#### [REQUIRED TASKS]
A - Check each statement against the comment thread on news media below and answer yes or no, quoting the exact words of the thread that decide it. (i) A commenter cites the first linked article as saying the LA Times investigated and broke the Bell corruption story. (ii) One commenter says they still follow local news outlets closely. (iii) A commenter calls televised news broadcasts 30-minute political cartoons.
B - Pick up the comment thread on news media from its final line and keep writing it.

#### [SUPPLIED TEXT]
%%

Yep. Same report. Time to fork slashdot to make it less inflammatory. They took the only concern, "lack of clarity how well trained bloggers are" and made it into a siren favoring Big Media.
Re:it is a shame too. (Score:4, Informative)
Nonsense. Political corruption is the bread and butter of media because it sells. As noted in the first linked article, the LA Times investigated and broke the Bell corruption story.
Nonsense right back at you. Stories about the tweets and love lives of politicians are the bread and butter of media because it sells, and it creates distractions from the real issues. Actual political corruption, such as Obama secretly negotiating [huffingtonpost.com] with Health care companies, running a covert war in Yemen [reuters.com], and then lying [telegraph.co.uk] about it, and of course I shouldn't even have to mention all stuff that went on under Bush. Actual corruption gets very little, if any, coverage.
Re:Yeah, that's it (Score:4, Informative)
Personally, I have long since ignored local news media outlets because of the level of bias they all seem to carry. There are more choices for national and international news, you can find more sources online and sources based overseas, but here in America most of the media is pushing the same agenda - why would I waste my time watching what are essentially 20 minute news-based political cartoons?

%%

#### [INFORMATION PROVIDED]
%%

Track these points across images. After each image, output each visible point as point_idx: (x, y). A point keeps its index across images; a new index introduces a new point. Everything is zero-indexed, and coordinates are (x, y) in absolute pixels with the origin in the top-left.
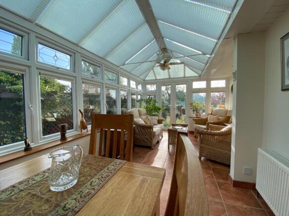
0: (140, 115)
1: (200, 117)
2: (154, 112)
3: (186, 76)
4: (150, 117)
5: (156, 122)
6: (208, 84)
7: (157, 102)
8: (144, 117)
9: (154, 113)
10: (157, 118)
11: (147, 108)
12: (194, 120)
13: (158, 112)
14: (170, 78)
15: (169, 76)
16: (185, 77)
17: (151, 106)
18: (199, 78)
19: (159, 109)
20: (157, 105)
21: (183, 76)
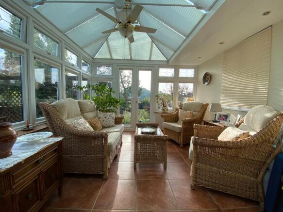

%%

#### [LIST OF ANSWERS]
A -
(i) Yes: "As noted in the first linked article, the LA Times investigated and broke the Bell corruption story."
(ii) No: "I have long since ignored local news media outlets because of the level of bias they all seem to carry."
(iii) No: "why would I waste my time watching what are essentially 20 minute news-based political cartoons?"

B -
The internet didn't kill local news or newspapers, they killed themselves by deciding to stop reporting news and start shaping and creating news.
My local internet-only news is actually quite good, but the TV news is exactly as you say. There's usually brief segments of news, weather, and sports, followed by the lengthy feature story about how likely I am to be murdered if I sell something on Craigslist or how terrorists can make my computer explode if I share too much personal information on Facebook.
Re:Yeah, that's it (Score:5, Informative)
That, and the Fox News "We won the right to blatantly lie and call it news" SCOTUS case pretty much clenched it.
Humorously enough, this is a blatant lie. The case you are referring to had nothing to do with Fox News [wikipedia.org]. Also, the case wasn't a SCOTUS case (it was a Florida court case.)